Staff Writer
Mar 27, 2017

The truth behind data—the “creativity-killer”

Advertising is evolving into a science, and creativity could be collateral damage.

The truth behind data—the “creativity-killer”

With the automation of almost every industry looming, it’s hard not to imagine advertising becoming a trade that lies less in the hands of advertisers and more in algorithms. More and more, ads that are served to consumers are scrutinised pieces of architecture catering to gender, age, locale, web history and what you put on your pizza. It appears that ideas no longer live in the heads of the creative minds responsible for them—they’re analyzed and reanalyzed and siphoned through a labyrinth of programmatic processes until arriving at a final product.

Carina Yip, General Manager of Digital Sales at Next Mobile—one of the largest ad solutions providers in Hong Kong—details these challenges, “Clients' requirements are getting more and more complex; they want to know who their readers are, what they're interested in. This is a challenge for the industry.”

So what’s the end game here? Are we hurtling towards a future where computers map out what we want before we want it?

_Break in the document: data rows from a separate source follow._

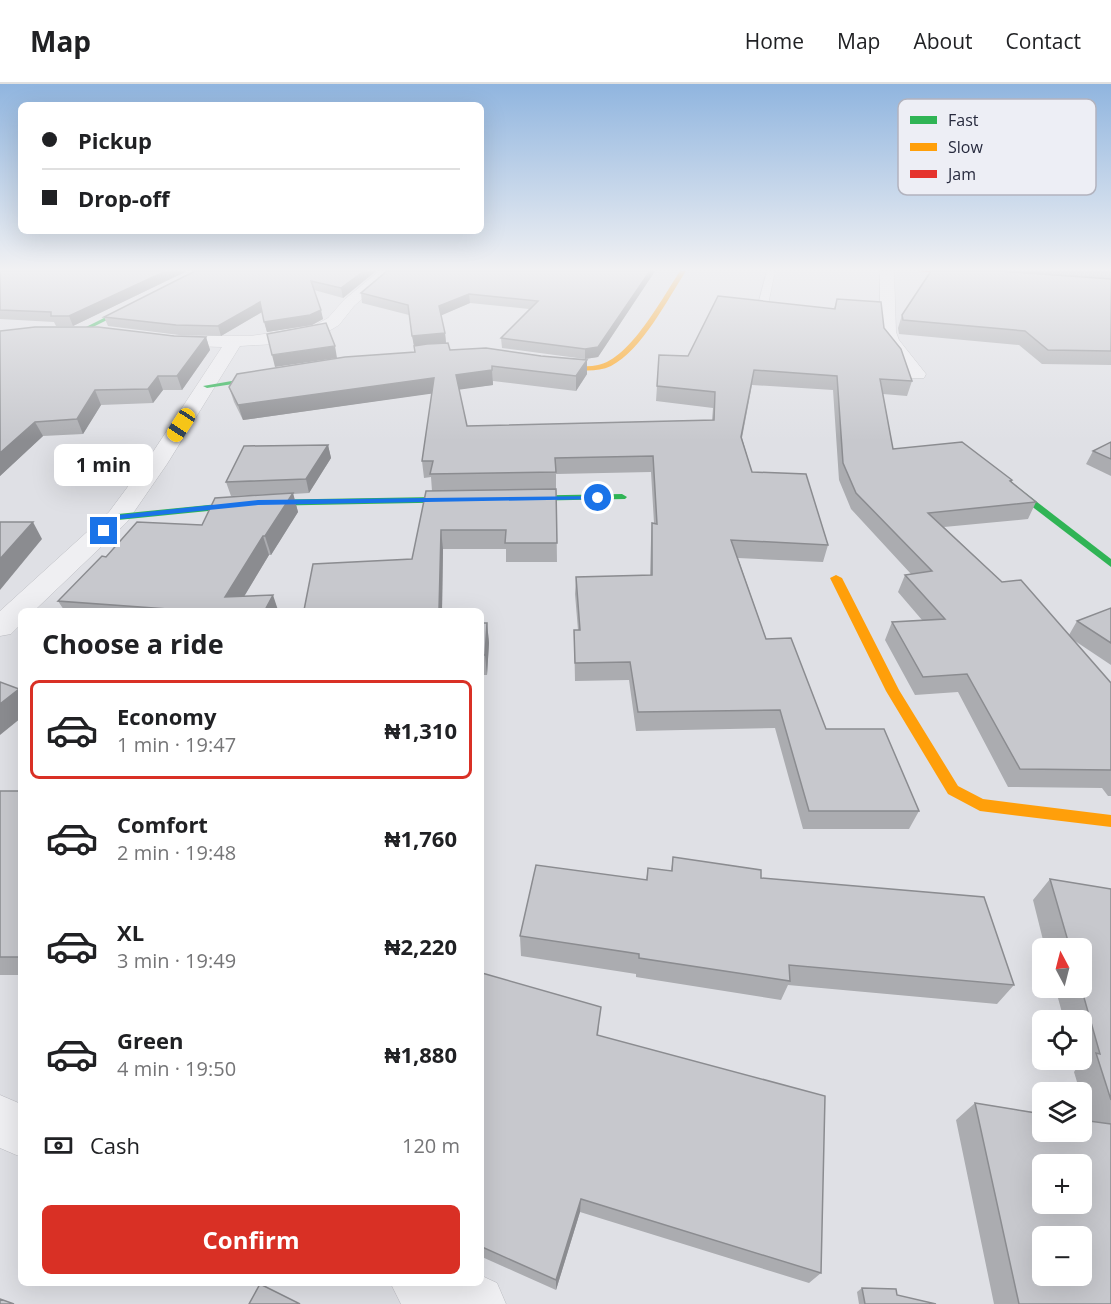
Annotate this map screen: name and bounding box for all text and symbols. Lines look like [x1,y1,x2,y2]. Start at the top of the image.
text: Map [30,22,91,60]
text: Home [745,27,804,55]
text: Map [837,27,880,55]
text: About [913,27,973,55]
text: Contact [1006,27,1081,55]
legend [898,99,1096,195]
text: Fast [948,109,979,131]
text: Pickup [78,125,152,155]
text: Slow [948,136,983,158]
text: Jam [946,163,976,185]
text: Drop-off [78,183,170,213]
car [164,405,198,445]
callout: 1 min [54,444,154,486]
text: 1 min [76,451,131,478]
route start [584,484,611,511]
route end [90,517,117,544]
text: Choose a ride [42,625,224,662]
text: Economy [117,701,216,731]
icon: car [45,703,99,757]
text: ₦1,310 [385,715,457,745]
text: 1 min · 19:47 [117,731,236,758]
text: Comfort [117,809,208,839]
icon: car [45,811,99,865]
text: ₦1,760 [385,823,457,853]
text: 2 min · 19:48 [117,839,236,866]
text: XL [117,917,144,947]
icon: car [45,919,99,973]
text: ₦2,220 [385,931,457,961]
north arrow [1032,938,1092,998]
map controls [1032,938,1092,1286]
text: 3 min · 19:49 [117,947,236,974]
button: locate [1032,1010,1092,1070]
text: Green [117,1025,183,1055]
icon: car [45,1027,99,1081]
text: ₦1,880 [385,1039,457,1069]
text: 4 min · 19:50 [117,1055,236,1082]
button: layers [1032,1082,1092,1142]
icon: cash [42,1129,75,1162]
text: Cash [90,1130,140,1160]
text: 120 m [402,1132,460,1159]
button: + [1032,1154,1092,1214]
button: Confirm [42,1205,460,1274]
button: − [1032,1226,1092,1286]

Will advertising agencies worldwide shun our huddled masses of artists in favor of KPI-centric tech?

That’s a bit hyperbolic, but there is a general sense of unease right-brainers feel when they utter the words “programmatic marketing.” This unease needs to be addressed, because there’s an injustice when ad tech is labeled creativity-killer.

Do demographics right

Machines understand demographics better than you do.

KK Tsang, CEO of The Bees Holdings regards his company’s need for ad tech as irreplaceable, “Cross-platform, cross-media, cross-screen measurement tools will give us the actual total audience ratings we need to move forward as a company. This is truly important."

It might be tough to swallow, but it’s true. However, creatives will always have the emotional upper hand. 

The industry has been chasing target demographics for years. But programmatic isn’t the enemy beating down the gates; it’s the enabler of creativity. Now that we have the ability to better deduce who consumers are and what they’re passionate about, advertisers have the opportunity to truly excite their demographic. All that creative energy that’s been wasted on logistics can now be put in its rightful place. We’ve secured our audience’s attention—now, what will you say to them?

A new vein for creative contribution

Despite all the strides ad tech has taken in understanding and speaking to consumers, there are still some very human questions at hand.

Carina Yip goes on, “We're looking for a way to put confidence into data sets, to prove our effectiveness but we simply don't have a formula which can make TV and digital comparable. It's like apples and oranges. We need a service that can directly measure both platforms so clients can see which is performing at a higher level.”

Being unable to compare channels equally gives rise to creative solutions in execution and distribution. Advertising isn’t only technical, and it also isn’t only about innovation, it’s about being innovative with your technology. Tech isn’t just a medium. As a creative person we have to own the tech, we have to understand its implications and it’s inherent benefits, and then use it to our advantage. 

Digital Ad Ratings (DAR) is a good example of this technical innovation at work. Through Nielsen, the pioneer and innovative engine behind the concept of ad ratings, advertisers have the opportunity to expand their craft. DAR helps advertisers that want a cross-platform view of their demographics, and want to apply that data to their own creative solutions.

Ad effect evaluation has indeed become a headache for programmatic buyers, particularly with regards to multi-platform advertisements. Media companies and programatic buyers alike believe that their biggest challenge now is evaluating return on investment, especially the ROI of digital media. DAR alleviates these pains and makes way for useful, meaningful and profitable results.

“What sets mobile Internet marketing apart is the accurate recognition of the user's identity and interests. This can help brands deeply interact with users online, enhancing the effectiveness of marketing campaigns and advertising ROI,” said Angel Young, managing director of Nielsen Hong Kong and Macau. “Nielsen now seeks to establish metrics in Hong Kong that can help enterprises make the move to mobile.”

Young went on to disclose that, in the age of precision marketing—where the use of data management platforms and programmatic trading reign king—marketers are demanding much more than traditional demographics, and are increasingly segmenting consumers based on their nuanced online behaviour.

This is a development we as creatives can’t shrug off. We’ve learned to take the tech and use it as a tool towards our creative solutions—think how seamlessly you oscillate your sketch pencil to an Apple pen. It’s time to embrace ad tech in that same spirit.